À qui s’adresse cette page — À la personne qui doit interpréter « reçu », « en cours », « partiellement exécuté » ou « annulation en attente » sans les confondre avec la conclusion ou le règlement de la transaction.
Le cycle de vie d’un ordre est la suite d’événements qui relie l’instruction du client aux éventuelles exécutions. Courtier, marché, instrument, séance et juridiction peuvent employer des états et contrôles différents. Deux distinctions restent fondamentales : envoyer n’est pas exécuter, et une exécution n’est pas encore un règlement post-marché.
1. Paramétrage, envoi et contrôle
L’instruction précise instrument, achat ou vente, quantité, type d’ordre, éventuels prix stop et limite, durée et contraintes admises. L’intention économique ne suffit pas : « sortir si le marché baisse » ne dit ni quelle donnée déclenche l’ordre, ni quel ordre enfant naît ensuite, ni combien de temps il reste valide.
Le clic, la réception par le courtier et l’entrée sur le marché ont des timestamps distincts. Une validation affichée sur l’appareil ne prouve pas encore que le courtier ou le lieu d’exécution a reçu l’ordre. Le courtier peut contrôler les champs, les autorisations, les avoirs, la marge, les limites de risque, la séance et la compatibilité avec le produit. Un refus peut donc survenir avant tout routage. « Accepté par le courtier » signifie seulement que l’instruction est entrée dans son système.
2. Routage et acceptation par le marché
Le routeur choisit une destination selon les instructions du client, la politique d’exécution, les conditions de marché et les règles applicables. Une destination peut accepter, refuser, réévaluer ou suspendre l’ordre lorsque son règlement le prévoit. Aux États-Unis, une action peut notamment être envoyée vers une bourse, un teneur de marché, un réseau électronique ou être internalisée ; cette liste ne doit pas être généralisée à tous les pays et instruments.
Après acceptation, un ordre peut devenir working, donc actif. Un ordre à cours limité peut reposer dans le carnet ; un ordre conditionnel reste inactif jusqu’à son déclenchement. Le sens précis de « working » dépend du système et doit être rapproché de la destination et du reliquat.
3. Appariement, exécutions et reliquat
Le moteur d’appariement confronte l’ordre aux intérêts compatibles selon l’algorithme de la plateforme. La totalité peut être exécutée, une partie seulement peut recevoir un fill, le reliquat peut rester actif, expirer, être annulé ou être refusé. Un ordre unique peut produire plusieurs exécutions à des heures et prix différents : le « prix de l’ordre » n’est donc pas son prix moyen exécuté.
Une demande de modification ou d’annulation crée une nouvelle phase. Tant qu’elle n’est pas confirmée, l’ordre peut encore être exécuté. L’annulation du reliquat n’annule jamais la quantité déjà négociée. Selon les règles, une modification peut aussi faire perdre la priorité en file.
4. Confirmation et frontière post-marché
Un fill crée une transaction pour la quantité exécutée. Viennent ensuite confirmation, éventuelle compensation et règlement. La compensation détermine positions et obligations ; le règlement transfère titres, espèces ou autres actifs. La conservation est encore une fonction différente : inscrire et administrer les actifs ne signifie ni choisir le lieu ni apparier l’ordre.

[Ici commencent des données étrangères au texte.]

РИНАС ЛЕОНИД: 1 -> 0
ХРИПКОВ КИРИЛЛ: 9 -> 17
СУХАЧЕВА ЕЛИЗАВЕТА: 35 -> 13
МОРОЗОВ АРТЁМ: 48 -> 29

MiFID II distingue également ces niveaux. Son article 28 impose aux entreprises une gestion rapide, équitable et ordonnée des ordres comparables ; il ne prouve pas que toutes les plateformes utilisent le même algorithme. L’article 27 encadre la meilleure exécution au regard notamment du prix, des coûts, de la rapidité et des probabilités d’exécution et de règlement.
Reconstituer un ordre
Il faut conserver identifiant, instrument, sens, quantité initiale et résiduelle, type, prix conditionnels, durée, timestamps disponibles, destination, chaque fill, commissions, refus et messages de modification. Cette chronologie sépare une mauvaise décision d’un problème de transmission, de routage, de liquidité ou de post-marché.

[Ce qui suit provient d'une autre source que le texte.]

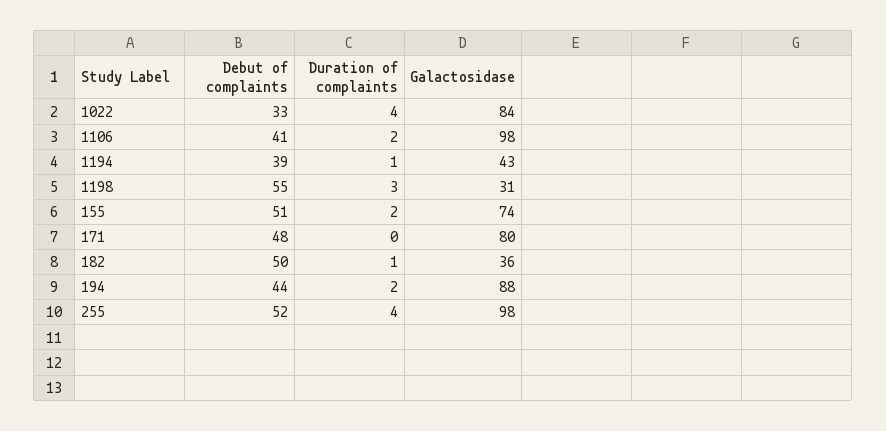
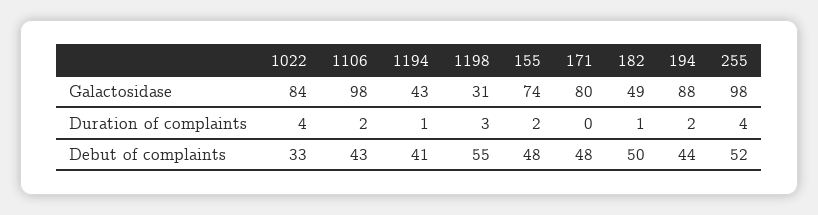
Debut of complaints, 1106: 41 -> 43
Debut of complaints, 1194: 39 -> 41
Debut of complaints, 155: 51 -> 48
Galactosidase, 182: 36 -> 49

Erreurs fréquentes — Lire « submitted » comme « working », « working » comme « filled » ou « filled » comme « settled » ; ignorer le reliquat ; considérer une annulation comme acquise avant sa confirmation.
Références
- U.S. Securities and Exchange Commission, Investor.gov, Executing an Order — transmission, destinations et écart entre cotation et exécution.

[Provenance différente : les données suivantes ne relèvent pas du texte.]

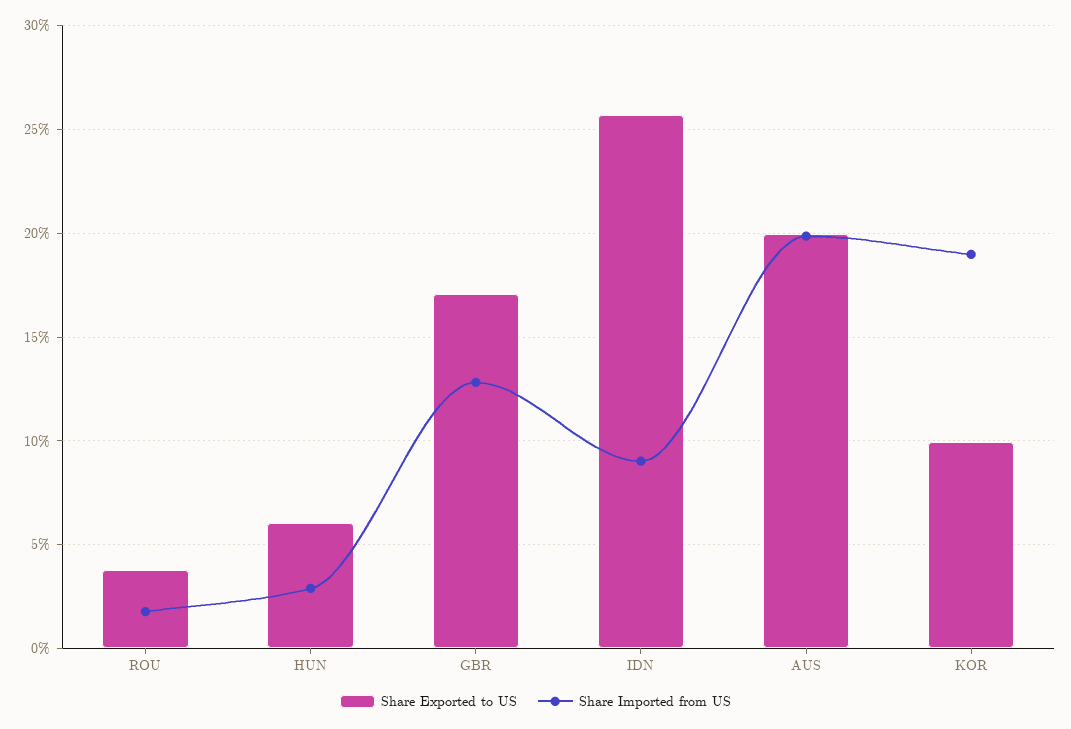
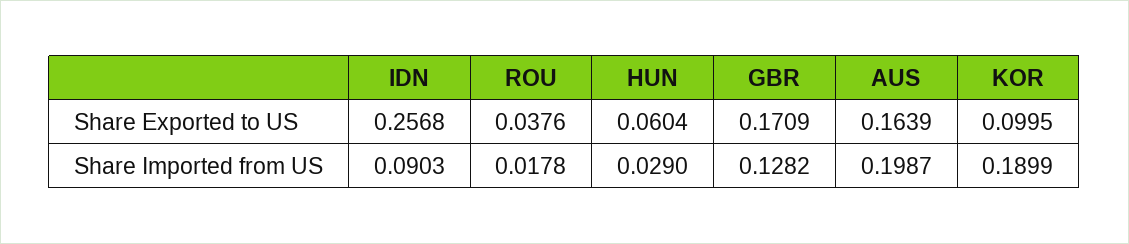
Share Exported to US, AUS: 0.2 -> 0.1639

- U.S. Securities and Exchange Commission, Frequently Asked Questions: Rule 605 of Regulation NMS — réception, timestamps, exécutions partielles et annulations.
- European Securities and Markets Authority, MiFID II, Article 27 — Obligation to execute orders on terms most favourable to the client — facteurs et politique de meilleure exécution.
- European Securities and Markets Authority, MiFID II, Article 28 — Client order handling rules — traitement rapide, équitable et ordonné.